再抬头的时候,秦老头已经走到了他面前,他的声音虽疲惫却依旧威严十足:“这可是少侠之物?”
他手里拿着的正是他带来的黄白二纸。黄纸是秦府张贴的寻医告示,白纸是他亲笔写下的“秦公子的命只有在下能救”的字样。
面对秦老头的问话,楚时只是点点头,无所畏惧地迎上他的视线。
这份突如其来的勇气连他自己都忍不住惊诧,一直以来,他都是惧怕这个老头儿的。
“少侠当真能救得犬子的性命?”
楚时再次点头,阿意在他怀里拱了拱,换了个姿势才又安静了下来。
“老夫如何能信得你?”
楚时张了张嘴,最终什么声音也没发出。空气一时有些凝固,簌簌的白雪落在他的肩头,冷得刺骨。
秦老头见他一直不说话,方试探道:“少侠可是需要纸笔?”
楚时又一次点了点头。
秦府很大,亭台楼阁,廊腰缦回。
楚时跟在一众人身后,进了西厢房。
有了纸笔后,他利落地写下:“若不信我,秦公子撑不过寅时。”
“老爷,老爷!这位公子所说的和许大夫的话如出一辙!”有丫鬟惊呼出声。
秦老头并未理会下人的叫嚷,而是目光灼灼地盯着楚时:“不知少侠如何称呼?”
楚时写下了自己的名字:“月十一。”
秦老头怪异地看了他一眼,一旁的宋谦也一副欲言又止的模样。
见两人一副见了鬼的样子,楚时不免心存疑惑。
最后他听到秦老头叹了口气:“也罢,月公子,老夫姑且信你一次。老夫膝下只有亦儿一子,若是他有个三长两短,公子切莫怪老夫心狠!”
这话似曾相识。
楚时撇撇嘴,这怪老头还是这么凶……
但他还是恭敬地朝秦老头作揖,在宋谦的带领下,走向另一处院落。
十一月。
看见这奇怪的苑名时,楚时终于明白为何秦老头和宋谦方才会露出那样的神情。
他不由得抱紧了怀里的阿意,心里逐渐弥漫起一丝恐慌,恐慌中又带着一丝期待。
阿意自他怀中挣脱,跳至他的肩头,毫不客气地给了他一记大大的白眼:“紧张什么?他又认不得你。”
“……”
楚时眼里的神采暗了暗,是啊,秦亦从未见过他,又怎会认得他?
他第一次觉得,阿意这只成了精的猫有些讨厌。
等楚时再回过神来时,看到的是宋谦戒备的眼神,他的语气也淡淡的:“月公子,请。”
楚时三两步走到秦亦的塌前,他安静地躺在那里,气若游丝,脸色苍白却藏不住眉宇间的英气,这人还是他记忆中的模样。
他伸出手想要探探秦亦的额头,却被一只手猛地抓住。
“月公子!”宋谦的声音陡然拔高,但他很快意识到自己的行为欠妥,立刻抽回了手,并向后退了一步,“抱歉,是在下唐突了。月公子请继续。”

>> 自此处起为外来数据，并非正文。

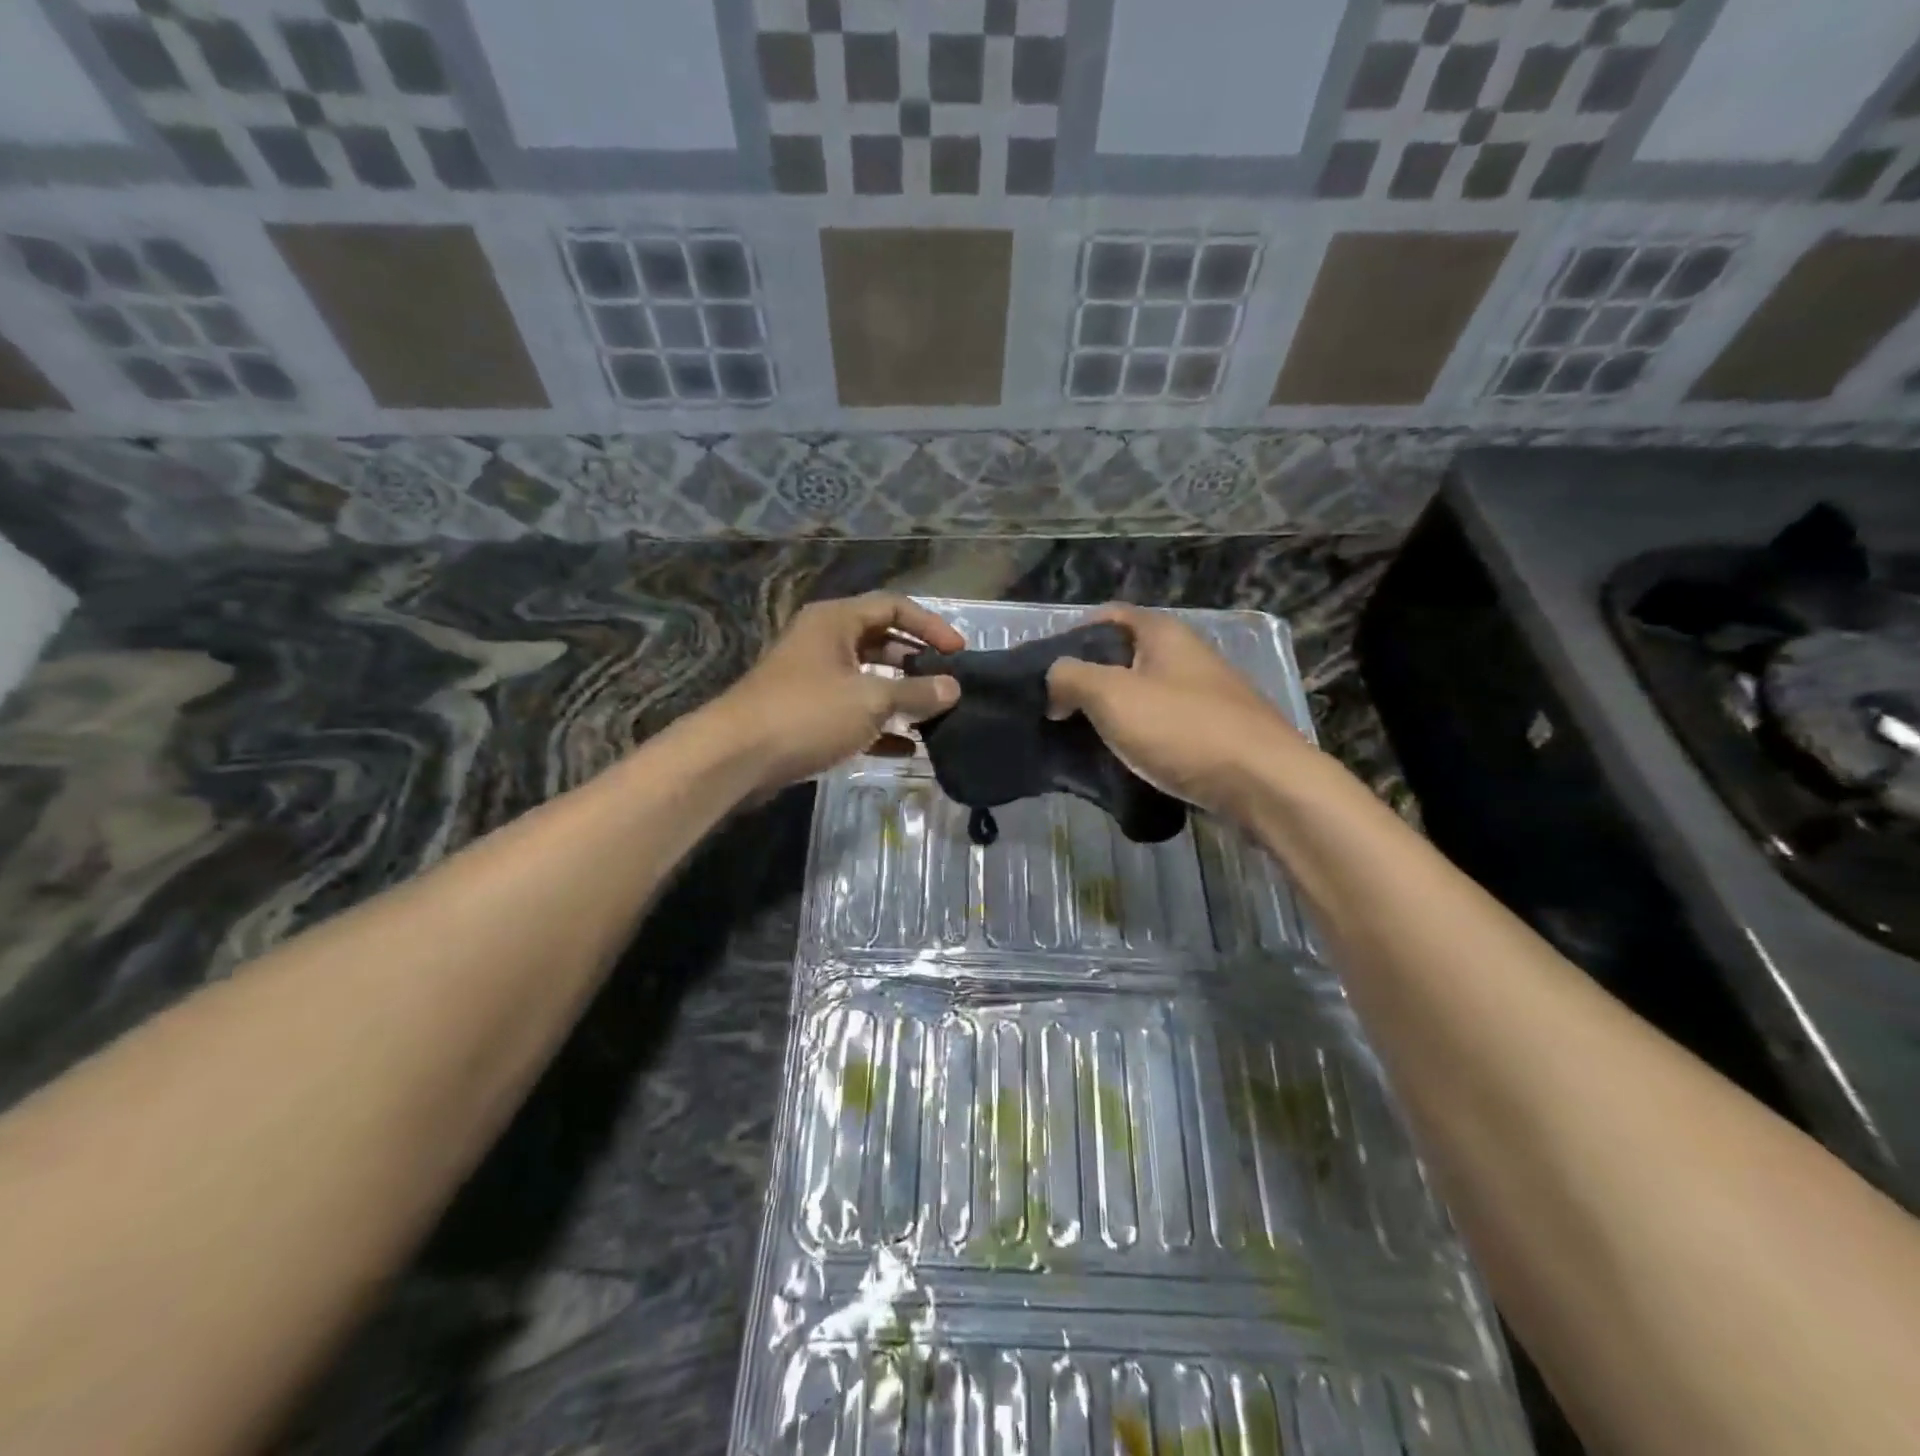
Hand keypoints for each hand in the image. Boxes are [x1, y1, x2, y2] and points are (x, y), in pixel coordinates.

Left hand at [710, 593, 962, 790]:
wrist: (737, 757)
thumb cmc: (807, 713)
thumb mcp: (870, 699)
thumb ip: (916, 692)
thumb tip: (953, 688)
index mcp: (835, 622)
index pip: (893, 607)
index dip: (930, 625)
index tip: (959, 652)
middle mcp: (824, 643)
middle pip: (881, 642)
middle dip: (916, 662)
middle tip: (947, 684)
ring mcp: (813, 680)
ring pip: (868, 680)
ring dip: (900, 697)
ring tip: (934, 716)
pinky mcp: (807, 715)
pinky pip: (853, 714)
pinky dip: (879, 727)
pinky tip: (907, 748)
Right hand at [1047, 603, 1311, 816]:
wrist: (1265, 784)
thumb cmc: (1183, 729)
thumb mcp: (1112, 695)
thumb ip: (1070, 678)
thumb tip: (1054, 687)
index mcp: (1163, 634)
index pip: (1107, 617)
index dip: (1071, 636)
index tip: (1044, 672)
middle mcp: (1186, 656)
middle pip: (1123, 658)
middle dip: (1087, 681)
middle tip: (1054, 710)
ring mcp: (1204, 696)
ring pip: (1142, 696)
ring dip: (1110, 714)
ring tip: (1079, 741)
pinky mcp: (1213, 734)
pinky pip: (1162, 727)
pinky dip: (1137, 739)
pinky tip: (1120, 762)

楚时将月上婆婆给的丹药送入秦亦口中,他不是真正的大夫,却要努力装出为他人把脉诊治的样子,真是为难没有演技的他。
秦亦的手很凉,脉搏几乎探不到,楚时的心更加紧了紧。
即使宋谦是站在他看不见的背后,他也能感受到对方投过来的凌厉视线。
秦亦是秦家唯一的血脉。
楚时深知,若没能救活他,那自己的小命也将不保。
虽说人固有一死,但他还不想英年早逝,虽说他也算不上是个人。
再有一炷香的时间,便是寅时。秦亦却丝毫没有转醒的迹象,他紧闭着双眼,光洁的额头上沁出了细细的汗珠。

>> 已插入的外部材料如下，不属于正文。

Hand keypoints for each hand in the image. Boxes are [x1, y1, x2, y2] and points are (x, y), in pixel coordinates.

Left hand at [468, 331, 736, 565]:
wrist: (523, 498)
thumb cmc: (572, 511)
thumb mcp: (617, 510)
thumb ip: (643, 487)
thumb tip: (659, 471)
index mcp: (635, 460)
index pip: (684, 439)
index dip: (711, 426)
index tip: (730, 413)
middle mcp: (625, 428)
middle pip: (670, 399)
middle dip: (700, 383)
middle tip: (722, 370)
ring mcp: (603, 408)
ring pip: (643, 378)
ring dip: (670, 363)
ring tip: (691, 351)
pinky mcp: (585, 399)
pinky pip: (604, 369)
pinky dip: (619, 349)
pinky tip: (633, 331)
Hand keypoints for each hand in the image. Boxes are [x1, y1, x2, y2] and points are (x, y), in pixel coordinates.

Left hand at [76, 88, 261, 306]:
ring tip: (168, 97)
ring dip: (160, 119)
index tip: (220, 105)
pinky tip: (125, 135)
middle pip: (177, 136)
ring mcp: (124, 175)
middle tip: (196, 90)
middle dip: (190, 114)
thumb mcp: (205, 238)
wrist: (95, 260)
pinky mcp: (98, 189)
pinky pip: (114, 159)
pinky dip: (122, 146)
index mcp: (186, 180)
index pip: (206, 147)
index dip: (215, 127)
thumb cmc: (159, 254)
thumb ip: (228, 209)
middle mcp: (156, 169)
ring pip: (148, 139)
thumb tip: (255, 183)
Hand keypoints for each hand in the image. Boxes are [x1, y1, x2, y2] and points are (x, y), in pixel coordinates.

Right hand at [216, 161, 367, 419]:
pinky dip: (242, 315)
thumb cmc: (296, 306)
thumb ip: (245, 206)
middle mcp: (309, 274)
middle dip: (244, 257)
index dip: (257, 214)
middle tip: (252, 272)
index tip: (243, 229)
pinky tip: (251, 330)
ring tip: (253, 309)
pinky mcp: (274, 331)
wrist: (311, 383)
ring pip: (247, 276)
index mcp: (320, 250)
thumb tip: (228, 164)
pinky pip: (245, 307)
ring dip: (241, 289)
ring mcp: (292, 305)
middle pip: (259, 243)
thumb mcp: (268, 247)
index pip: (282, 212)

楚时全然忘却月上婆婆的嘱咐,颤抖着手扣上秦亦的,将自己薄弱的真气源源不断地输向他。
见到他这样做,阿意背上的绒毛突然根根倒竖,猛地朝他扑过去,却被宋谦一把提了过去。
阿意不满地“喵喵”叫了两声后,秦老爷也在这时赶到了房里。
秦亦的脸色越发苍白,楚时看着越燃越短的香,更加心焦。
难道,真的只能用那个办法了吗?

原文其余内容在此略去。